On days that I don't feel like putting a lot of effort into a meal, I often find myself falling back on my trusty sidekick: Pasta! Whenever cooking with pasta, whole wheat is hands-down the best way to go. Otherwise, the standard bleach white pasta has zero nutritional value. Whole wheat pasta has less calories and is filled with healthy fiber.
Since this was a last minute meal, I used pre-packaged baked tofu because it doesn't require any draining and requires less preparation time. If you have the time though, I recommend using regular extra-firm tofu. Slice it in half lengthwise, wrap in multiple layers of paper towels, and let drain for up to an hour with a heavy object set on top to assist.

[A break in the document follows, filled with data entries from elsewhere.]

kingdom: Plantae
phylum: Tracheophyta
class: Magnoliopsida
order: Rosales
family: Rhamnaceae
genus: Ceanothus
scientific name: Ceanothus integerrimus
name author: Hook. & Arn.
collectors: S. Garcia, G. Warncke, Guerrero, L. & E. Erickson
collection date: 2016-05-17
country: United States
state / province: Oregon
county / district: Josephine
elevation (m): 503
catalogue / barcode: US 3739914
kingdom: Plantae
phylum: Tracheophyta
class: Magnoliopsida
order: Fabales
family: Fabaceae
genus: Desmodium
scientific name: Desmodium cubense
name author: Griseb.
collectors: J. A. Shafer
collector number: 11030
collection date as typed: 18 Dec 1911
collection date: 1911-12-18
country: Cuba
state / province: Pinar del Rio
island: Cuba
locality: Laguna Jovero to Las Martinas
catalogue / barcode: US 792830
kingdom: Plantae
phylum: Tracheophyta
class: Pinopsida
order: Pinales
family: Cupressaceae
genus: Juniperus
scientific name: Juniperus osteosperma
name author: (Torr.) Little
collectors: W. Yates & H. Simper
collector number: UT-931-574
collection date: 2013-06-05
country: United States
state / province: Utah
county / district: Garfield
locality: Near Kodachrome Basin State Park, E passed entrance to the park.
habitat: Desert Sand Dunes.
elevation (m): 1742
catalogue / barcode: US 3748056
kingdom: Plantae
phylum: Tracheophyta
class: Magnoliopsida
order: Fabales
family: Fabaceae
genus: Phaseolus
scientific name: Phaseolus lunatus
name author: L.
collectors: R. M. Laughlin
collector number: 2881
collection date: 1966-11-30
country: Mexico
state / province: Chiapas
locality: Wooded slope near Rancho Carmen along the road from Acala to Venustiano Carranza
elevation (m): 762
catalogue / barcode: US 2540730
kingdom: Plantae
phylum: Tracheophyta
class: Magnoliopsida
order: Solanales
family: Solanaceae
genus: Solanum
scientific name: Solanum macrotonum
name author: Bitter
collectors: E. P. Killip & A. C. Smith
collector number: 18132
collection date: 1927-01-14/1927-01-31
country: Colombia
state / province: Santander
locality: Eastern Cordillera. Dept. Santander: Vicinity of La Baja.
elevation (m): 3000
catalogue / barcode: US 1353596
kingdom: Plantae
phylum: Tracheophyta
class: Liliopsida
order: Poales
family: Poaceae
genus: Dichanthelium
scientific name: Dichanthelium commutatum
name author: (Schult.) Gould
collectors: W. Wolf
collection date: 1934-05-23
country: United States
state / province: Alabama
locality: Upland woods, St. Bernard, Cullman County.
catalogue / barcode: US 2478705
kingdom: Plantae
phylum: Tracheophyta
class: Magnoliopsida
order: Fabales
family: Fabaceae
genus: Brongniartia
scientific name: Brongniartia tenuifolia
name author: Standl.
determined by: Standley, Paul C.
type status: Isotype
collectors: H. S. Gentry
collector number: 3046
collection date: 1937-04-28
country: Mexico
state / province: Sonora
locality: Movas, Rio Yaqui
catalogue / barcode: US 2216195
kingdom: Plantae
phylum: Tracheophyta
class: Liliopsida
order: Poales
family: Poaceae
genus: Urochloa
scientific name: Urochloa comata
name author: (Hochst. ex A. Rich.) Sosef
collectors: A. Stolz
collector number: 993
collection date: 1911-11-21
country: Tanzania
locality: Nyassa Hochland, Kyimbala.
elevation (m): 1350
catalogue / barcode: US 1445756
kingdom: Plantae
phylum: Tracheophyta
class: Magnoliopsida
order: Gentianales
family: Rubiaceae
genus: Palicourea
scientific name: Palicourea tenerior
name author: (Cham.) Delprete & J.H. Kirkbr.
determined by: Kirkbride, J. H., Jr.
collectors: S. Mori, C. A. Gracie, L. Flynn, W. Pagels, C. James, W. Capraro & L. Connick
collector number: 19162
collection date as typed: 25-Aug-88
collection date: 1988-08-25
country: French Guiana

The great thing about this recipe (and nearly any pasta dish for that matter) is that they make awesome leftovers!
Parma Rosa Sauce
5 Roma Tomatoes
1/4 cup Olive Oil
2 large Garlic Cloves
Sea Salt & Fresh Ground Pepper, to taste
1/4 cup Heavy Cream
1/2 cup Freshly Grated Parmesan
2 Tbsp Parsley or Basil
1 Package Whole Wheat Rotini (cooked according to package instructions)
(1) Heat olive oil over medium low heat. Add garlic cloves whole. Let simmer for 1 minute.
(2) Add the tomatoes. Sprinkle salt and pepper over tomatoes. Cover and let simmer over medium to medium-high heat for about 10 minutes, until the tomatoes collapse. (This would be a good time to start prepping your tofu)
(3) Uncover & cook, stirring often. Fish out the skins if you prefer not to have them. Stir until mix is at your desired consistency (I like mine a little chunkier but some prefer a smoother sauce). Add water if needed to keep the tomatoes from sticking to the pan.
(4) Stir in cream slowly. Add sugar to offset tartness of tomatoes. Let cream mix in fully, then add the Parmesan
(5) Simmer on low heat until ready to use.
(6) Spoon on top of Rotini. Top with Parmesan cheese and parsley.
Lemon Cayenne Tofu
1 package pre-baked tofu, sliced into 8 equal pieces approximately 1/2" thick (or use regular tofu, prepared as noted above)
2 slices of a large Red Onion, cut into strips
Sea Salt and Fresh Pepper, to taste
1/2 Lemon
1/2 tsp Ground Cayenne Red Pepper
2 Tbsp Canola Oil (or Olive Oil if you prefer)
(1) Heat canola oil in skillet over medium-low heat. Add tofu. Arrange tofu in a single layer. Sprinkle salt and pepper over top.
(2) Let Tofu cook on one side over medium heat for about 5 minutes or until it is starting to brown. Flip to other side. Squeeze lemon juice directly onto tofu in skillet. If you like a little more lemon, feel free to use the whole lemon.
(3) Sprinkle the Ground Cayenne Red Pepper over tofu. Let tofu cook for 5 more minutes.
(4) Flip tofu, reduce heat and let simmer for about 5 minutes more, flipping every few minutes.